### TASKS TO CARRY OUT
1 – Retype the Saroyan house museum text, starting at "The William Saroyan" and continuing up to and including "and Fresno County.".
2 – According to the Saroyan house museum text, what did Saroyan use the adjacent home for?

### PASSAGE
============================================================

The William Saroyan House Museum founded on August 31, 2018, in Fresno, California is a single subject museum on the writer William Saroyan. The museum is located at 2729 W Griffith Way, the last occupied Fresno residence of the writer.

==History==
The home was purchased by William Saroyan in 1964. It was a newly built tract home in a developing area of Fresno. In that same year, Saroyan also purchased the adjacent home, which he used for storage. Following his death on May 18, 1981, the home was sold to private owners. On April 2, 1989, the house was placed on the historical registries of the City of Fresno and Fresno County.

An unsuccessful attempt was made to turn the home into a museum, which resulted in a foreclosure on the property. The home was purchased in 2016 by the Renaissance Cultural and Intellectual Foundation, a foreign corporation registered in Armenia, and established by Artur Janibekyan. The Renaissance Cultural and Intellectual Foundation US branch is registered in California as a nonprofit under Internal Revenue Code (IRC) Section 50l (c)(3), and is the legal owners and operators of the museum. The Renaissance Foundation was granted a permit to reconstruct the home at 2729 W. Griffith Way for eventual operation as a museum, following a formal approval process with the City of Fresno for a Conditional Use Permit (CUP).

============================================================

### MATERIAL PROVIDED
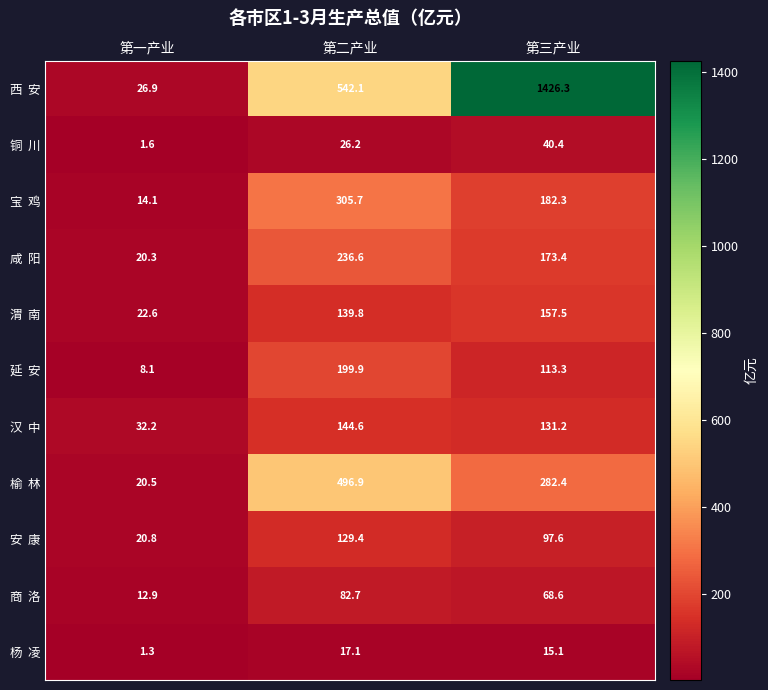

How many data points does each series have?

3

============================================================

### REPLIES
1 –
The William Saroyan House Museum founded on August 31, 2018, in Fresno, California is a single subject museum on the writer William Saroyan. The museum is located at 2729 W Griffith Way, the last occupied Fresno residence of the writer.

==History==
The home was purchased by William Saroyan in 1964. It was a newly built tract home in a developing area of Fresno. In that same year, Saroyan also purchased the adjacent home, which he used for storage. Following his death on May 18, 1981, the home was sold to private owners. On April 2, 1989, the house was placed on the historical registries of the City of Fresno and Fresno County.

2 – Storage.